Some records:
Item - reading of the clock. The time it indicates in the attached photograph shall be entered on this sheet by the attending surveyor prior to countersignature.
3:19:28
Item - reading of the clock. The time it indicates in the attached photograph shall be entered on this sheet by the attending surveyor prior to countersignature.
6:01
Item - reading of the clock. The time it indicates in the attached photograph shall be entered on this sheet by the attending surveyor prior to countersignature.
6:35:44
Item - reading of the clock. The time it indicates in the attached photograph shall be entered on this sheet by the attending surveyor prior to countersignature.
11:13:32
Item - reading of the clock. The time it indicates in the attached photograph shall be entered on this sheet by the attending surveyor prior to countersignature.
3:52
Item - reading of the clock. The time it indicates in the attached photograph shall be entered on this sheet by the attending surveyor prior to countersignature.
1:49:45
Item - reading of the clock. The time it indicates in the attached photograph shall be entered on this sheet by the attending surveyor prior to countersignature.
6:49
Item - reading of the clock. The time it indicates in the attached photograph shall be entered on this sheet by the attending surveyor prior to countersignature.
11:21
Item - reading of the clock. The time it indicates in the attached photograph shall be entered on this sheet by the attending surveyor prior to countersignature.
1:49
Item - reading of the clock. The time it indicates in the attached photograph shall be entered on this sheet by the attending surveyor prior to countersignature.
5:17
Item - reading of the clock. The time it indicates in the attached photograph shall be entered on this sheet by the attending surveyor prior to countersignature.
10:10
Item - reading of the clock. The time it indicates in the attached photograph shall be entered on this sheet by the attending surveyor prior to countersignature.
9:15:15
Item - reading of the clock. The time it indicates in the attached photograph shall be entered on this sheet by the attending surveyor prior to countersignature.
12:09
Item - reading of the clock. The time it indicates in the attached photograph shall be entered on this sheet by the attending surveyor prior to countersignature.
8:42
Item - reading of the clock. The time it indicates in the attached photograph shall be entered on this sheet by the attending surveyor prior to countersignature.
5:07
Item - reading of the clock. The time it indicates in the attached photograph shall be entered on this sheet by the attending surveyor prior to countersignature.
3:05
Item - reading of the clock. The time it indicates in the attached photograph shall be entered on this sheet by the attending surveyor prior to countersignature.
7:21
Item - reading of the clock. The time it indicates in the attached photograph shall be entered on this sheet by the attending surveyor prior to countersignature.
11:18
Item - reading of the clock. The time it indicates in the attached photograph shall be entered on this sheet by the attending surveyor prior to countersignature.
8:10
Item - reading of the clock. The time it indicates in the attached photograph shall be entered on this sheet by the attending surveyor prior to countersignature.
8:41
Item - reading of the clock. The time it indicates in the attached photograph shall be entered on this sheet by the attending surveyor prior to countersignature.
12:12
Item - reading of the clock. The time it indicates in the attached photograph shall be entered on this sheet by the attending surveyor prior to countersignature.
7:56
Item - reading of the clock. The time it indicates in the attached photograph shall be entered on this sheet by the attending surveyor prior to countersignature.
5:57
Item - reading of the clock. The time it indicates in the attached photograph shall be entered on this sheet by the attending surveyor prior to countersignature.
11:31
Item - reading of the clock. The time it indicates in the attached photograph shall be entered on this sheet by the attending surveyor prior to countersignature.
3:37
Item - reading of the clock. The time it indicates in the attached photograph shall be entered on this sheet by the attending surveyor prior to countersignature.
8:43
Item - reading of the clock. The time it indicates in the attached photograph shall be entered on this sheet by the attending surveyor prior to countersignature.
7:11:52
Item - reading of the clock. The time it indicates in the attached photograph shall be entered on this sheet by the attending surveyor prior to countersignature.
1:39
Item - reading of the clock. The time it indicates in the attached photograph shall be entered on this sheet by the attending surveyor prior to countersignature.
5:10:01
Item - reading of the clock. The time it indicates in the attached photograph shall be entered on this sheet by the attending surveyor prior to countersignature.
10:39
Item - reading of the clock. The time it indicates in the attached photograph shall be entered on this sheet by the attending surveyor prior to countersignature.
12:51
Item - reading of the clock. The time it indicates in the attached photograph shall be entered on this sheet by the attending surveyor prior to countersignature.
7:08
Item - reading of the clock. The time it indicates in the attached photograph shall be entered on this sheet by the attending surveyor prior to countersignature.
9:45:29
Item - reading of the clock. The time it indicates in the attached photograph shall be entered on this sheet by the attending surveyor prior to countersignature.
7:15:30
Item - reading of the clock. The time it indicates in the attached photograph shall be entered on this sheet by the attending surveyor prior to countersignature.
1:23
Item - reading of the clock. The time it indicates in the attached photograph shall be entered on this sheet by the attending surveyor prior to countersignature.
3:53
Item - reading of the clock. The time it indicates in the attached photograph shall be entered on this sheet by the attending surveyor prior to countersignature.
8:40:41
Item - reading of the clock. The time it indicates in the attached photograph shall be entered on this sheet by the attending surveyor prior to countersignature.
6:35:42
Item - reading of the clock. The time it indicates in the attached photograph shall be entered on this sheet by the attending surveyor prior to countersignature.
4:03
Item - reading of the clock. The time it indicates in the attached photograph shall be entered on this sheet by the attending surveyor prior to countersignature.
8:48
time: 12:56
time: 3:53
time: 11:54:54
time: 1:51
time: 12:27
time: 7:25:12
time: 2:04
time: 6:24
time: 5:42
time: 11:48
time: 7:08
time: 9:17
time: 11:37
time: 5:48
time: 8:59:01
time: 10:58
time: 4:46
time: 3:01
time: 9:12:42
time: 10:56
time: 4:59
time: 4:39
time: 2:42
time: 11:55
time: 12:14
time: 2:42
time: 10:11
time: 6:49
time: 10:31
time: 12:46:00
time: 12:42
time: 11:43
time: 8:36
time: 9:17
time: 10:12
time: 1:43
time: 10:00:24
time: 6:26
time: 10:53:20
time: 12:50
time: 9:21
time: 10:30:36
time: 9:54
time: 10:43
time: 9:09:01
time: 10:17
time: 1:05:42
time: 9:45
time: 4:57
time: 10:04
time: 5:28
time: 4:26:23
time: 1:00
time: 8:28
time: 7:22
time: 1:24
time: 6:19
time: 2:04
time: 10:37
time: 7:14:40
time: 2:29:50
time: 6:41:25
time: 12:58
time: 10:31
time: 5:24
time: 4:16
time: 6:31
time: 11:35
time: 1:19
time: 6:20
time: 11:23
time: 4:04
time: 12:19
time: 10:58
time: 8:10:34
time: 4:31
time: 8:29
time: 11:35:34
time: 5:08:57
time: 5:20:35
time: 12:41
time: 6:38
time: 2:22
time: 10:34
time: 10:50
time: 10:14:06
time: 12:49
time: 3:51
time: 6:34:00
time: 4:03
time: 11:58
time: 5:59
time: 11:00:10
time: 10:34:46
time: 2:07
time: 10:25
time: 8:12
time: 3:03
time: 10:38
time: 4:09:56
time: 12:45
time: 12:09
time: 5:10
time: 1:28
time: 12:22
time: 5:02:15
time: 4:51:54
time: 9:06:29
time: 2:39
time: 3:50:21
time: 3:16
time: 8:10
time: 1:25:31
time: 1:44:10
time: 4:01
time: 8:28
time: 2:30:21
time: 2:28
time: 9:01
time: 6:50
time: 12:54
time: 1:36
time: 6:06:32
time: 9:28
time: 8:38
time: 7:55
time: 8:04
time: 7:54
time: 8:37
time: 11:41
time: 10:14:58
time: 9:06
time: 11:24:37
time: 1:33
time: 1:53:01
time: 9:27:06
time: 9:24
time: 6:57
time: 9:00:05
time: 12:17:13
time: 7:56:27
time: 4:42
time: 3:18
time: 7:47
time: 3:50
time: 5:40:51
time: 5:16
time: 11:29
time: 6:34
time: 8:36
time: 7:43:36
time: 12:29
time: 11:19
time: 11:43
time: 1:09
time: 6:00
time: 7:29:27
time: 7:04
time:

◆ **TASK DETAILS**
Copy all of the records above line for line, keeping every word and character unchanged.

◆ **RESULT FOR THIS EXERCISE**
Item - reading of the clock. The time it indicates in the attached photograph shall be entered on this sheet by the attending surveyor prior to countersignature.
3:19:28
Item - reading of the clock. The time it indicates in the attached photograph shall be entered on this sheet by the attending surveyor prior to countersignature.
6:01
Item - reading of the clock. The time it indicates in the attached photograph shall be entered on this sheet by the attending surveyor prior to countersignature.
6:35:44
Item - reading of the clock. The time it indicates in the attached photograph shall be entered on this sheet by the attending surveyor prior to countersignature.
11:13:32
Item - reading of the clock. The time it indicates in the attached photograph shall be entered on this sheet by the attending surveyor prior to countersignature.
3:52
Item - reading of the clock. The time it indicates in the attached photograph shall be entered on this sheet by the attending surveyor prior to countersignature.
1:49:45
Item - reading of the clock. The time it indicates in the attached photograph shall be entered on this sheet by the attending surveyor prior to countersignature.
6:49
Item - reading of the clock. The time it indicates in the attached photograph shall be entered on this sheet by the attending surveyor prior to countersignature.
11:21
Item - reading of the clock. The time it indicates in the attached photograph shall be entered on this sheet by the attending surveyor prior to countersignature.
1:49
Item - reading of the clock. The time it indicates in the attached photograph shall be entered on this sheet by the attending surveyor prior to countersignature.
5:17
Item - reading of the clock. The time it indicates in the attached photograph shall be entered on this sheet by the attending surveyor prior to countersignature.
10:10
Item - reading of the clock. The time it indicates in the attached photograph shall be entered on this sheet by the attending surveyor prior to countersignature.
9:15:15
Item - reading of the clock. The time it indicates in the attached photograph shall be entered on this sheet by the attending surveyor prior to countersignature.
12:09
Item - reading of the clock. The time it indicates in the attached photograph shall be entered on this sheet by the attending surveyor prior to countersignature.
8:42
Item - reading of the clock. The time it indicates in the attached photograph shall be entered on this sheet by the attending surveyor prior to countersignature.
5:07
Item - reading of the clock. The time it indicates in the attached photograph shall be entered on this sheet by the attending surveyor prior to countersignature.
3:05
Item - reading of the clock. The time it indicates in the attached photograph shall be entered on this sheet by the attending surveyor prior to countersignature.
7:21
Item - reading of the clock. The time it indicates in the attached photograph shall be entered on this sheet by the attending surveyor prior to countersignature.
11:18
Item - reading of the clock. The time it indicates in the attached photograph shall be entered on this sheet by the attending surveyor prior to countersignature.
8:10
Item - reading of the clock. The time it indicates in the attached photograph shall be entered on this sheet by the attending surveyor prior to countersignature.
8:41
Item - reading of the clock. The time it indicates in the attached photograph shall be entered on this sheet by the attending surveyor prior to countersignature.
12:12
Item - reading of the clock. The time it indicates in the attached photograph shall be entered on this sheet by the attending surveyor prior to countersignature.
7:56
Item - reading of the clock. The time it indicates in the attached photograph shall be entered on this sheet by the attending surveyor prior to countersignature.
5:57
Item - reading of the clock. The time it indicates in the attached photograph shall be entered on this sheet by the attending surveyor prior to countersignature.
11:31
Item - reading of the clock. The time it indicates in the attached photograph shall be entered on this sheet by the attending surveyor prior to countersignature.
3:37
Item - reading of the clock. The time it indicates in the attached photograph shall be entered on this sheet by the attending surveyor prior to countersignature.
8:43
Item - reading of the clock. The time it indicates in the attached photograph shall be entered on this sheet by the attending surveyor prior to countersignature.
7:11:52
Item - reading of the clock. The time it indicates in the attached photograph shall be entered on this sheet by the attending surveyor prior to countersignature.
1:39
Item - reading of the clock. The time it indicates in the attached photograph shall be entered on this sheet by the attending surveyor prior to countersignature.
5:10:01
Item - reading of the clock. The time it indicates in the attached photograph shall be entered on this sheet by the attending surveyor prior to countersignature.
10:39
Item - reading of the clock. The time it indicates in the attached photograph shall be entered on this sheet by the attending surveyor prior to countersignature.
12:51
Item - reading of the clock. The time it indicates in the attached photograph shall be entered on this sheet by the attending surveyor prior to countersignature.
7:08
Item - reading of the clock. The time it indicates in the attached photograph shall be entered on this sheet by the attending surveyor prior to countersignature.
9:45:29
Item - reading of the clock. The time it indicates in the attached photograph shall be entered on this sheet by the attending surveyor prior to countersignature.
7:15:30
Item - reading of the clock. The time it indicates in the attached photograph shall be entered on this sheet by the attending surveyor prior to countersignature.
1:23
Item - reading of the clock. The time it indicates in the attached photograph shall be entered on this sheet by the attending surveyor prior to countersignature.
3:53
Item - reading of the clock. The time it indicates in the attached photograph shall be entered on this sheet by the attending surveyor prior to countersignature.
8:40:41
Item - reading of the clock. The time it indicates in the attached photograph shall be entered on this sheet by the attending surveyor prior to countersignature.
6:35:42
Item - reading of the clock. The time it indicates in the attached photograph shall be entered on this sheet by the attending surveyor prior to countersignature.
4:03
Item - reading of the clock. The time it indicates in the attached photograph shall be entered on this sheet by the attending surveyor prior to countersignature.
8:48
time: 12:56
time: 3:53
time: 11:54:54
time: 1:51
time: 12:27
time: 7:25:12
time: 2:04
time: 6:24
time: 5:42
time: 11:48
time: 7:08
time: 9:17
time: 11:37
time: 5:48
time: 8:59:01
time: 10:58
time: 4:46
time: 3:01
time: 9:12:42
time: 10:56
time: 4:59
time: 4:39
time: 2:42
time: 11:55
time: 12:14
time: 2:42
time: 10:11
time: 6:49
time: 10:31
time: 12:46:00
time: 12:42
time: 11:43
time: 8:36
time: 9:17
time: 10:12
time: 1:43
time: 10:00:24
time: 6:26
time: 10:53:20
time: 12:50
time: 9:21
time: 10:30:36
time: 9:54
time: 10:43
time: 9:09:01
time: 10:17
time: 1:05:42
time: 9:45
time: 4:57
time: 10:04
time: 5:28
time: 4:26:23
time: 1:00
time: 8:28
time: 7:22
time: 1:24
time: 6:19
time: 2:04
time: 10:37
time: 7:14:40
time: 2:29:50
time: 6:41:25
time: 12:58
time: 10:31
time: 5:24
time: 4:16
time: 6:31
time: 11:35
time: 1:19
time: 6:20
time: 11:23
time: 4:04
time: 12:19
time: 10:58
time: 8:10:34
time: 4:31
time: 8:29
time: 11:35:34
time: 5:08:57
time: 5:20:35
time: 12:41
time: 6:38
time: 2:22
time: 10:34
time: 10:50
time: 10:14:06
time: 12:49
time: 3:51
time: 6:34:00
time: 4:03
time: 11:58
time: 5:59
time: 11:00:10
time: 10:34:46
time: 2:07
time: 10:25
time: 8:12
time: 3:03
time: 10:38
time: 4:09:56
time: 12:45
time: 12:09
time: 5:10
time: 1:28
time: 12:22
time: 5:02:15
time: 4:51:54
time: 9:06:29
time: 2:39
time: 3:50:21
time: 3:16
time: 8:10
time: 1:25:31
time: 1:44:10
time: 4:01
time: 8:28
time: 2:30:21
time: 2:28
time: 9:01
time: 6:50
time: 12:54
time: 1:36
time: 6:06:32
time: 9:28
time: 8:38
time: 7:55
time: 8:04
time: 7:54
time: 8:37
time: 11:41
time: 10:14:58
time: 9:06
time: 11:24:37
time: 1:33
time: 1:53:01
time: 9:27:06
time: 9:24
time: 6:57
time: 9:00:05
time: 12:17:13
time: 7:56:27
time: 4:42
time: 3:18
time: 7:47
time: 3:50
time: 5:40:51
time: 5:16
time: 11:29
time: 6:34
time: 8:36
time: 7:43:36
time: 12:29
time: 11:19
time: 11:43
time: 1:09
time: 6:00
time: 7:29:27
time: 7:04
time:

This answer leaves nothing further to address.